## EXERCISE REQUIREMENTS
Return the lines of the material without any change, from the first line through the line that contains "COMBUSTÍVEL".

## Saved data entries
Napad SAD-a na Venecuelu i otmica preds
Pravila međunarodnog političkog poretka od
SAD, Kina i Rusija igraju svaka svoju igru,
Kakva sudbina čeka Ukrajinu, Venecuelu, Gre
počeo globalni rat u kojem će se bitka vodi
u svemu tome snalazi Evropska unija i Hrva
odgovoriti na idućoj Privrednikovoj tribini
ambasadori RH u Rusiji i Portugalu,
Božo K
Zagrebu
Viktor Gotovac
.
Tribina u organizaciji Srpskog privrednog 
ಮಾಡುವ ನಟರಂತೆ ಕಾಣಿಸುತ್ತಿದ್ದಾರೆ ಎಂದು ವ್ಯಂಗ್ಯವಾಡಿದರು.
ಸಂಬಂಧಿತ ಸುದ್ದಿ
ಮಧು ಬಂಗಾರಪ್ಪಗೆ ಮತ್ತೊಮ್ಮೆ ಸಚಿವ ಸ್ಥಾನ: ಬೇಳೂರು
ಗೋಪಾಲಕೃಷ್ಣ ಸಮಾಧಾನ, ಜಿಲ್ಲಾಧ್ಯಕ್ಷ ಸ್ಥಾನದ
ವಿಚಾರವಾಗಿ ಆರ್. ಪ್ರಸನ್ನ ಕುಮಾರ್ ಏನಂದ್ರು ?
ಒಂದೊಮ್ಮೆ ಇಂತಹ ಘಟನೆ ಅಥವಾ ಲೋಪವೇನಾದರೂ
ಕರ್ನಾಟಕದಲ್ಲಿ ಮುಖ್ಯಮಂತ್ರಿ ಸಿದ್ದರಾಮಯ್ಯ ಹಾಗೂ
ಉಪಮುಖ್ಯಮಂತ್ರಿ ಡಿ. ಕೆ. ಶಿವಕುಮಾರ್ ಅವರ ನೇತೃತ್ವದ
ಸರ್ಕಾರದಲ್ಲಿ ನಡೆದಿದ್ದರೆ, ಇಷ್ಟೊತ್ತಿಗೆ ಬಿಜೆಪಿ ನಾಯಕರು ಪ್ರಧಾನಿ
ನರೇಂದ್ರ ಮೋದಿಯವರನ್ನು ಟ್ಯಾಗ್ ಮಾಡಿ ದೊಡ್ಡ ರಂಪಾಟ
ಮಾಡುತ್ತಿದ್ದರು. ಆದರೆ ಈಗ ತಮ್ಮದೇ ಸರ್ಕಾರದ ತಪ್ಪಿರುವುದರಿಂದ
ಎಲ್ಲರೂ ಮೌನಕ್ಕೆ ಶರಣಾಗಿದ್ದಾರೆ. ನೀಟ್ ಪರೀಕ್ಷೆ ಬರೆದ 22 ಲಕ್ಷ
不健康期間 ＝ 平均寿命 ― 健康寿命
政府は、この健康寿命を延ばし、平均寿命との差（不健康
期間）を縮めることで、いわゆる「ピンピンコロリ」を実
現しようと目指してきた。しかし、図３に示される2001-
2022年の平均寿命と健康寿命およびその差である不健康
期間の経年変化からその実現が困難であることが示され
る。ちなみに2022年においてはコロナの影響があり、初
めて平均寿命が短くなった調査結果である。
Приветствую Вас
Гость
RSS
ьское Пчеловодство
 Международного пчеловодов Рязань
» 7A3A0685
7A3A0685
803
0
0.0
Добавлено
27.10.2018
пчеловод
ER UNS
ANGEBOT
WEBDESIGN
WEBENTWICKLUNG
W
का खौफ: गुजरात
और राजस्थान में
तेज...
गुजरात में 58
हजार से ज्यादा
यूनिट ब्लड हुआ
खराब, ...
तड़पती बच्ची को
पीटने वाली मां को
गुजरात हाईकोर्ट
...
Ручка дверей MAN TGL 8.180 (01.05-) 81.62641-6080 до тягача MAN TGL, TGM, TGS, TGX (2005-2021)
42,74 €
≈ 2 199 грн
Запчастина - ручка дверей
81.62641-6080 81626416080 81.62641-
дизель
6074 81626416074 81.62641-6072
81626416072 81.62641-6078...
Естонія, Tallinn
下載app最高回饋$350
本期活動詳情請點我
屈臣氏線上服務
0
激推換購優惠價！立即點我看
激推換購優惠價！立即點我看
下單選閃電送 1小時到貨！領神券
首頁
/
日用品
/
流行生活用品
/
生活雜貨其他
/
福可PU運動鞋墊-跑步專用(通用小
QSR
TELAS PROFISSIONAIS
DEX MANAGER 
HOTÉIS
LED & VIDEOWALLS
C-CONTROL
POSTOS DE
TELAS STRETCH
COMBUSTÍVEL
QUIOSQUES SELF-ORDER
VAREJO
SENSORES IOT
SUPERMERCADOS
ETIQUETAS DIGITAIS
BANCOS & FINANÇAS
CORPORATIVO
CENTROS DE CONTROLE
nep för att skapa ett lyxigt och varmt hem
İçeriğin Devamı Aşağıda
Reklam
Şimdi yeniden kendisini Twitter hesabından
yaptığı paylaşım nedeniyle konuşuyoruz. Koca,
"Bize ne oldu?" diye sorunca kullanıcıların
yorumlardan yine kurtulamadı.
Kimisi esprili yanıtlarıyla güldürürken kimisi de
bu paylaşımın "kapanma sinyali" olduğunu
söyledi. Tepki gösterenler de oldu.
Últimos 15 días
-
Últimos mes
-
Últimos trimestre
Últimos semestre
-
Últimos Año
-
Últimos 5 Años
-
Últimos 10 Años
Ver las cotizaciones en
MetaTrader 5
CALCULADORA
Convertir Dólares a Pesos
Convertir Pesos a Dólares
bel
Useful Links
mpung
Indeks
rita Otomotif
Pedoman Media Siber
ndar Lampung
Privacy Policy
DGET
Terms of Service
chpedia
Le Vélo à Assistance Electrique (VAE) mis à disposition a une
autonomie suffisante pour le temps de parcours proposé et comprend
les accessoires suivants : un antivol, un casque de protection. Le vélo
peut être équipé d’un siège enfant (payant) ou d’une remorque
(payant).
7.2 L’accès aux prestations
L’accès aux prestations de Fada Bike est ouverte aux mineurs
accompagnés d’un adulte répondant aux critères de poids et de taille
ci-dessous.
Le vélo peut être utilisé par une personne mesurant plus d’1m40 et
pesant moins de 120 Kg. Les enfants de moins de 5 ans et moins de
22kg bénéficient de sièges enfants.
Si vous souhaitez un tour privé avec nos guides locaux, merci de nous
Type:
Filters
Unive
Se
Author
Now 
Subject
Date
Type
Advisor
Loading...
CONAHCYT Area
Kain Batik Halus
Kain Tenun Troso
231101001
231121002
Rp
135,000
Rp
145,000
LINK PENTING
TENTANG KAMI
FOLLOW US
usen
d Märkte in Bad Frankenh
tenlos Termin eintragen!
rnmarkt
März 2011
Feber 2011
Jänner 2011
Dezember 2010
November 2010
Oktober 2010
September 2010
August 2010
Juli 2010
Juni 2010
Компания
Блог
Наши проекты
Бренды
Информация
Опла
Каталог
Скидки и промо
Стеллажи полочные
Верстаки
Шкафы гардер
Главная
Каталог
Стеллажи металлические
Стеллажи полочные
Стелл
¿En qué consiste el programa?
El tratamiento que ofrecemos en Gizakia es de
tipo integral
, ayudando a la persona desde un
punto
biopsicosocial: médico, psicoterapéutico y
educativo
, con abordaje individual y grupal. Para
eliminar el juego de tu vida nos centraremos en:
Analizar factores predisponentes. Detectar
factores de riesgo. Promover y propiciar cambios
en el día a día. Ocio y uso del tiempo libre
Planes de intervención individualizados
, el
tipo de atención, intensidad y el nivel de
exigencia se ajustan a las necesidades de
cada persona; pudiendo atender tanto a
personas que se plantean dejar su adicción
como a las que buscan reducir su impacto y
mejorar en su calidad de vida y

## WRITTEN SOLUTION
Napad SAD-a na Venecuelu i otmica preds
Pravila međunarodnog političkog poretka od
SAD, Kina i Rusija igraju svaka svoju igru,
Kakva sudbina čeka Ukrajinu, Venecuelu, Gre
počeo globalni rat u kojem će se bitka vodi
u svemu tome snalazi Evropska unija i Hrva
odgovoriti na idućoj Privrednikovoj tribini
ambasadori RH u Rusiji i Portugalu,
Božo K
Zagrebu
Viktor Gotovac
.
Tribina u organizaciji Srpskog privrednog 
ಮಾಡುವ ನಟರಂತೆ ಕಾಣಿಸುತ್ತಿದ್ದಾರೆ ಎಂದು ವ್ಯಂಗ್ಯವಾಡಿದರು.
ಸಂಬಂಧಿತ ಸುದ್ದಿ
ಮಧು ಬಂಗಾರಪ್ಪಗೆ ಮತ್ತೊಮ್ಮೆ ಸಚಿವ ಸ್ಥಾನ: ಬೇಳೂರು
ಗೋಪಾಲಕೃಷ್ಣ ಸಮಾಧಾನ, ಜಿಲ್ಲಾಧ್ಯಕ್ಷ ಸ್ಥಾನದ
ವಿಚಾರವಾಗಿ ಆರ್. ಪ್ರಸನ್ನ ಕುಮಾರ್ ಏನಂದ್ರು ?
ಒಂದೊಮ್ಮೆ ಇಂತಹ ಘಟನೆ ಅಥವಾ ಲೋಪವೇನಾದರೂ
ಕರ್ನಾಟಕದಲ್ಲಿ ಮುಖ್ಯಮಂತ್ರಿ ಸಿದ್ದರಾಮಯ್ಯ ಹಾಗೂ
ಉಪಮುಖ್ಯಮಂತ್ರಿ ಡಿ. ಕೆ. ಶಿವಕುಮಾರ್ ಅವರ ನೇತೃತ್ವದ
ಸರ್ಕಾರದಲ್ಲಿ ನಡೆದಿದ್ದರೆ, ಇಷ್ಟೊತ್ತಿಗೆ ಬಿಜೆಪಿ ನಾಯಕರು ಪ್ರಧಾನಿ
ನರೇಂದ್ರ ಮೋದಿಯವರನ್ನು ಟ್ಯಾಗ್ ಮಾಡಿ ದೊಡ್ಡ ರಂಪಾಟ
ಮಾಡುತ್ತಿದ್ದರು. ಆದರೆ ಈಗ ತಮ್ಮದೇ ಸರ್ಕಾರದ ತಪ್ಪಿರುವುದರಿಂದ
ಎಲ್ಲರೂ ಮೌನಕ್ಕೆ ಶರಣಾಗಿದ್ದಾರೆ. ನೀಟ್ ಪರೀಕ್ಷೆ ಬರೆದ 22 ಲಕ್ಷ
不健康期間 ＝ 平均寿命 ― 健康寿命
政府は、この健康寿命を延ばし、平均寿命との差（不健康
期間）を縮めることで、いわゆる「ピンピンコロリ」を実
現しようと目指してきた。しかし、図３に示される2001-
2022年の平均寿命と健康寿命およびその差である不健康
期間の経年変化からその実現が困難であることが示され
る。ちなみに2022年においてはコロナの影響があり、初
めて平均寿命が短くなった調査結果である。
Приветствую Вас
Гость
RSS
ьское Пчеловодство
 Международного пчеловодов Рязань
» 7A3A0685
7A3A0685
803
0
0.0
Добавлено
27.10.2018
пчеловод
ER UNS
ANGEBOT
WEBDESIGN
WEBENTWICKLUNG
W
का खौफ: गुजरात
और राजस्थान में
तेज...
गुजरात में 58
हजार से ज्यादा
यूनिट ब्लड हुआ
खराब, ...
तड़पती बच्ची को
पीटने वाली मां को
गुजरात हाईकोर्ट
...
Ручка дверей MAN TGL 8.180 (01.05-) 81.62641-6080 до тягача MAN TGL, TGM, TGS, TGX (2005-2021)
42,74 €
≈ 2 199 грн
Запчастина - ручка дверей
81.62641-6080 81626416080 81.62641-
дизель
6074 81626416074 81.62641-6072
81626416072 81.62641-6078...
Естонія, Tallinn
下載app最高回饋$350
本期活動詳情請點我
屈臣氏線上服務
0
激推換購優惠價！立即點我看
激推換購優惠價！立即點我看
下單選閃電送 1小時到貨！領神券
首頁
/
日用品
/
流行生活用品
/
生活雜貨其他
/
福可PU運動鞋墊-跑步專用(通用小
QSR
TELAS PROFISSIONAIS
DEX MANAGER 
HOTÉIS
LED & VIDEOWALLS
C-CONTROL
POSTOS DE
TELAS STRETCH
COMBUSTÍVEL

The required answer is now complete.